What to do —
No picture belongs in the answer, which must hold exactly the lines from the one with "potted plant: none" through the final line below.

Material provided —

__________________________________________________

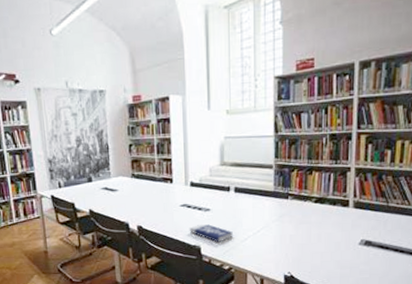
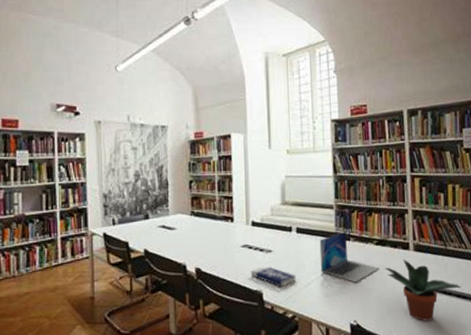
laptop: none [257,191,317,238] -> present [319,232,379,283]
potted plant: none [321,215,400,273] -> present [384,259,462,321]

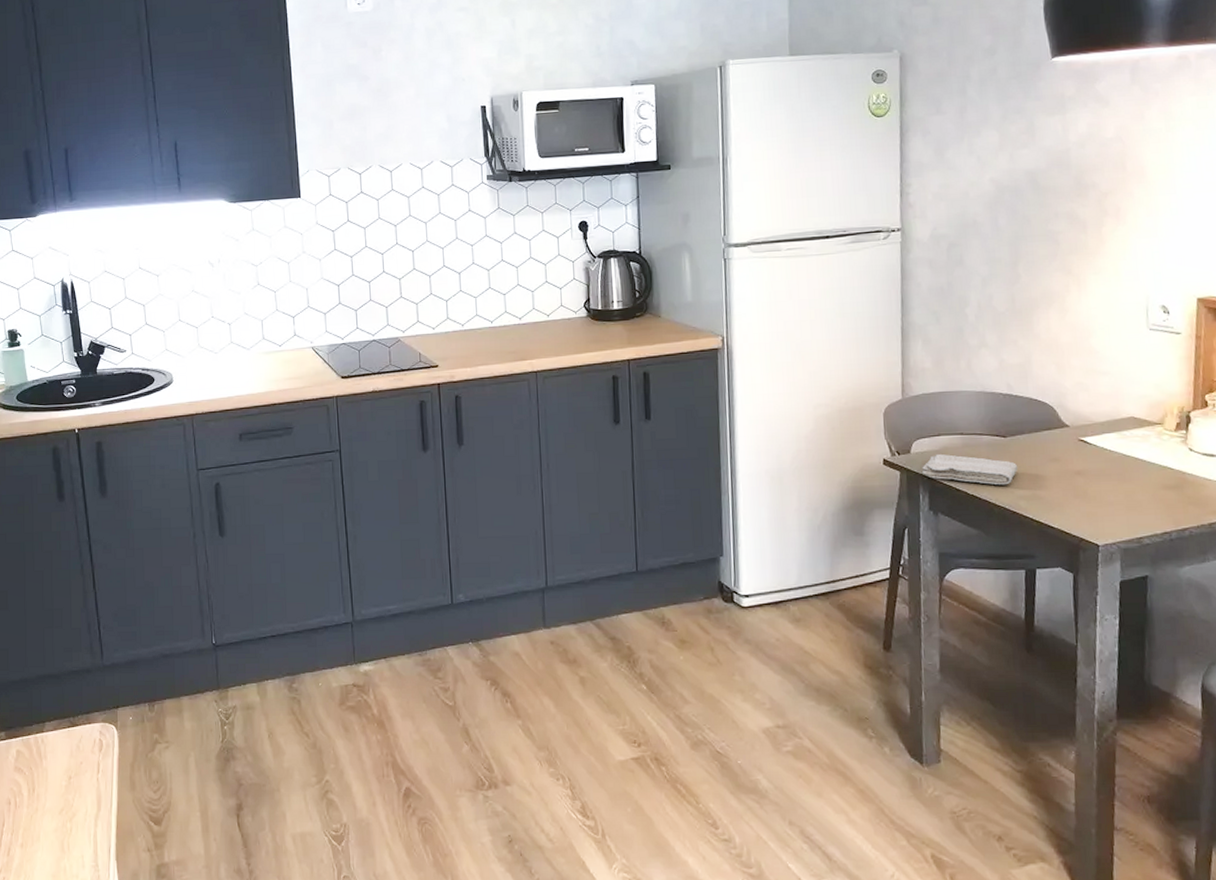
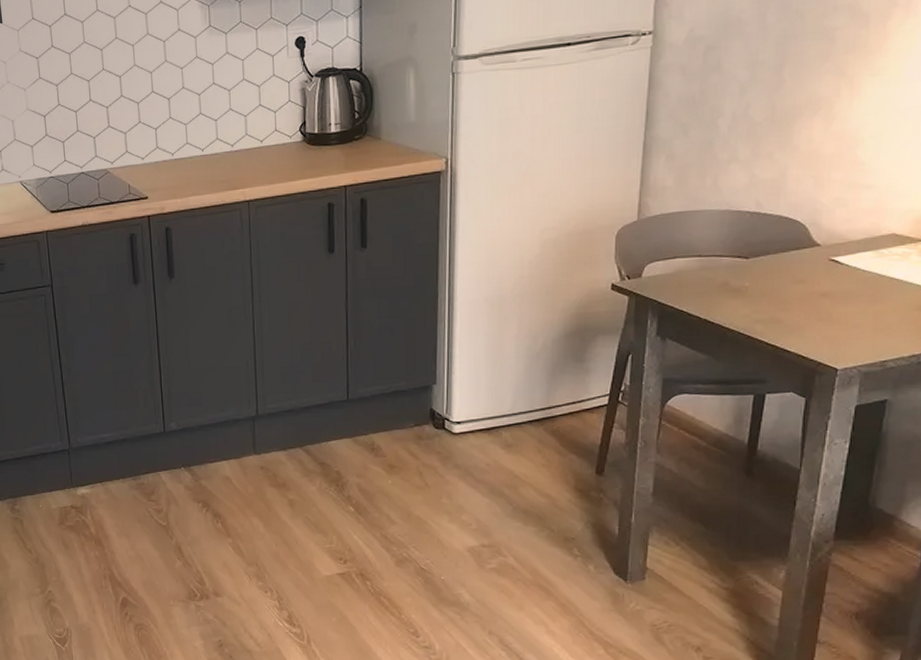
washcloth: present [922,453,1018,486] -> none [653,277,758,309]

__________________________________________________

Exercise response —
potted plant: none [321,215,400,273] -> present [384,259,462,321]

washcloth: present [922,453,1018,486] -> none [653,277,758,309]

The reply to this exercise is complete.